## Input material
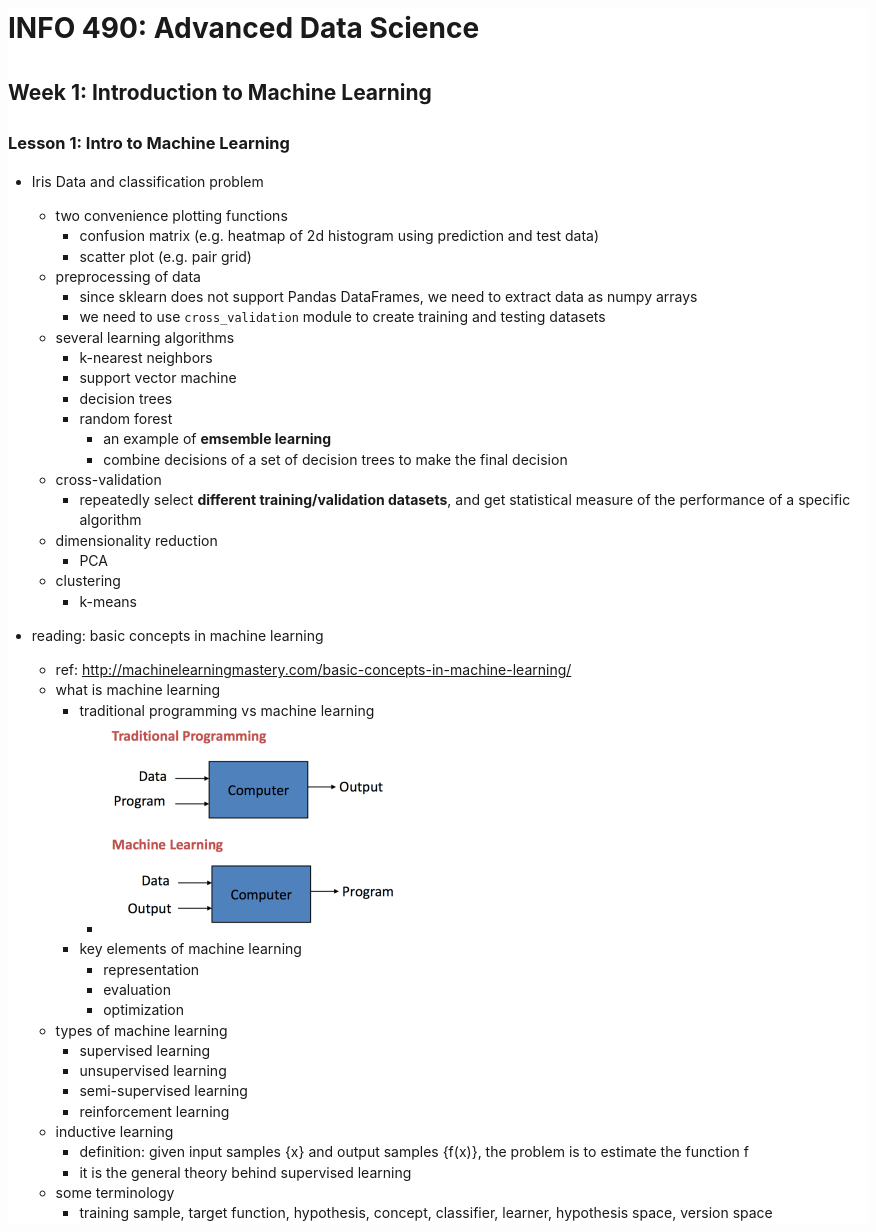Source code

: INFO 490: Advanced Data Science
===========

## Week 1: Introduction to Machine Learning

### Lesson 1: Intro to Machine Learning

- Iris Data and classification problem
    - two convenience plotting functions
        - confusion matrix (e.g. heatmap of 2d histogram using prediction and test data)
        - scatter plot (e.g. pair grid)
    - preprocessing of data
        - since sklearn does not support Pandas DataFrames, we need to extract data as numpy arrays
        - we need to use `cross_validation` module to create training and testing datasets
    - several learning algorithms
        - k-nearest neighbors
        - support vector machine
        - decision trees
        - random forest
            - an example of **emsemble learning**
            - combine decisions of a set of decision trees to make the final decision
    - cross-validation
        - repeatedly select **different training/validation datasets**, and get statistical measure of the performance of a specific algorithm
    - dimensionality reduction
        - PCA
    - clustering
        - k-means

- reading: basic concepts in machine learning
    - ref: http://machinelearningmastery.com/basic-concepts-in-machine-learning/
    - what is machine learning
        - traditional programming vs machine learning
            - ![](figures/f1.png)
        - key elements of machine learning
            - representation
            - evaluation
            - optimization
    - types of machine learning
        - supervised learning
        - unsupervised learning
        - semi-supervised learning
        - reinforcement learning
    - inductive learning
        - definition: given input samples {x} and output samples {f(x)}, the problem is to estimate the function f
        - it is the general theory behind supervised learning
    - some terminology
        - training sample, target function, hypothesis, concept, classifier, learner, hypothesis space, version space
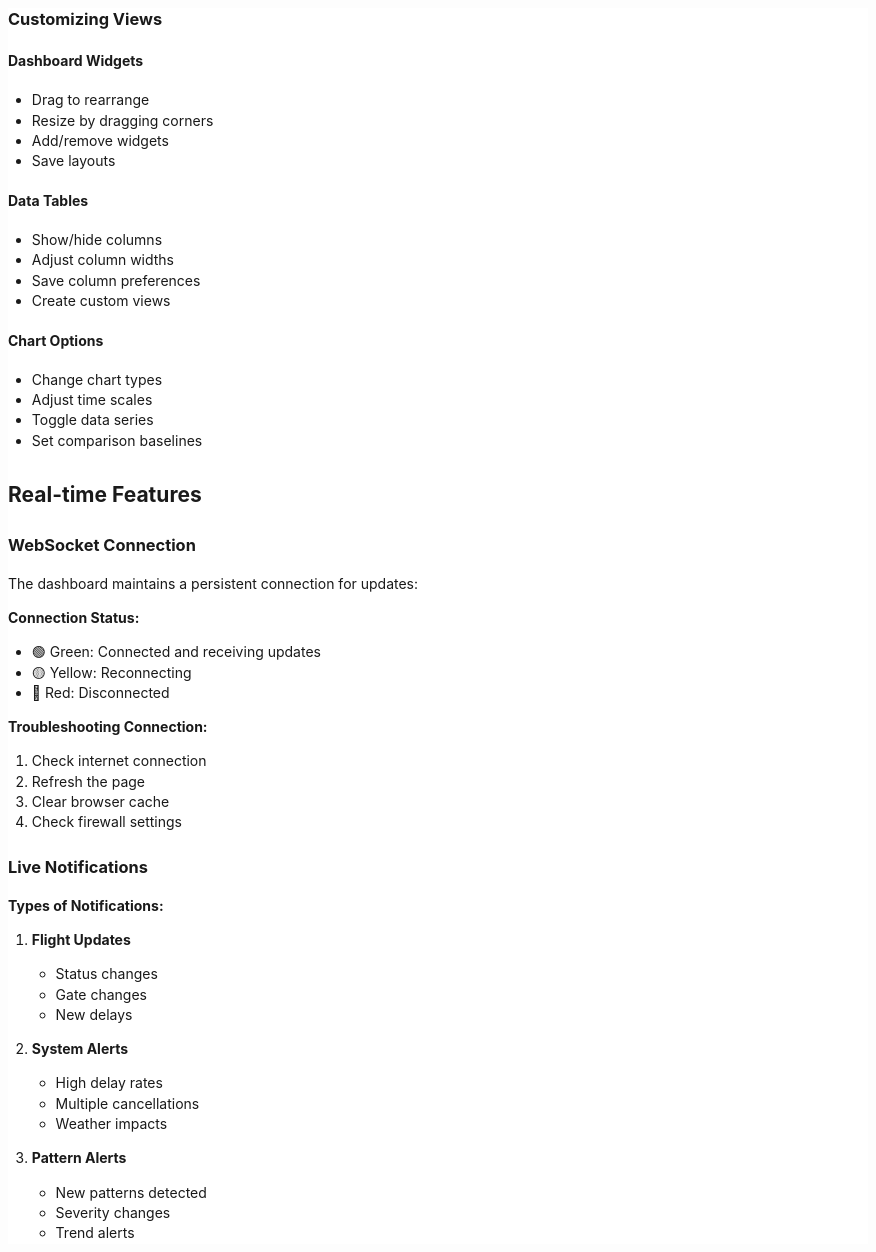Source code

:### Customizing Views

#### Dashboard Widgets
- Drag to rearrange
- Resize by dragging corners
- Add/remove widgets
- Save layouts

#### Data Tables
- Show/hide columns
- Adjust column widths
- Save column preferences
- Create custom views

#### Chart Options
- Change chart types
- Adjust time scales
- Toggle data series
- Set comparison baselines

## Real-time Features

### WebSocket Connection

The dashboard maintains a persistent connection for updates:

**Connection Status:**
- 🟢 Green: Connected and receiving updates
- 🟡 Yellow: Reconnecting
- 🔴 Red: Disconnected

**Troubleshooting Connection:**
1. Check internet connection
2. Refresh the page
3. Clear browser cache
4. Check firewall settings

### Live Notifications

**Types of Notifications:**
1. **Flight Updates**
   - Status changes
   - Gate changes
   - New delays

2. **System Alerts**
   - High delay rates
   - Multiple cancellations
   - Weather impacts

3. **Pattern Alerts**
   - New patterns detected
   - Severity changes
   - Trend alerts
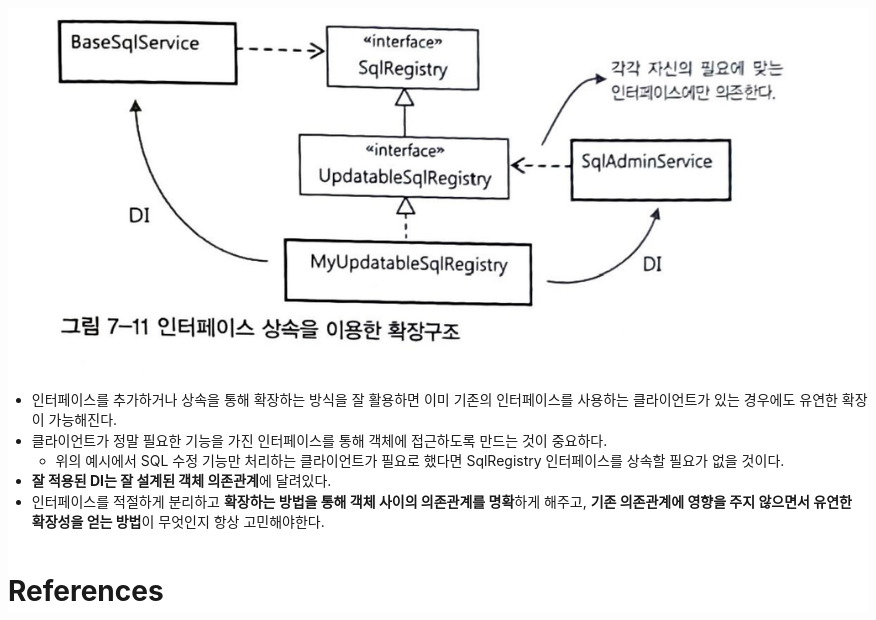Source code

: ![7-1-11](images/7-1-11.png)

- 인터페이스를 추가하거나 상속을 통해 확장하는 방식을 잘 활용하면 이미 기존의 인터페이스를 사용하는 클라이언트가 있는 경우에도 유연한 확장이 가능해진다.
- 클라이언트가 정말 필요한 기능을 가진 인터페이스를 통해 객체에 접근하도록 만드는 것이 중요하다.
    - 위의 예시에서 SQL 수정 기능만 처리하는 클라이언트가 필요로 했다면 SqlRegistry 인터페이스를 상속할 필요가 없을 것이다.
- **잘 적용된 DI는 잘 설계된 객체 의존관계**에 달려있다.
- 인터페이스를 적절하게 분리하고 **확장하는 방법을 통해 객체 사이의 의존관계를 명확**하게 해주고, **기존 의존관계에 영향을 주지 않으면서 유연한 확장성을 얻는 방법**이 무엇인지 항상 고민해야한다.

# References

## Instructions to follow
How many lines in the data above contain the string "datasets"? Reply with the number alone.

## Written reply
2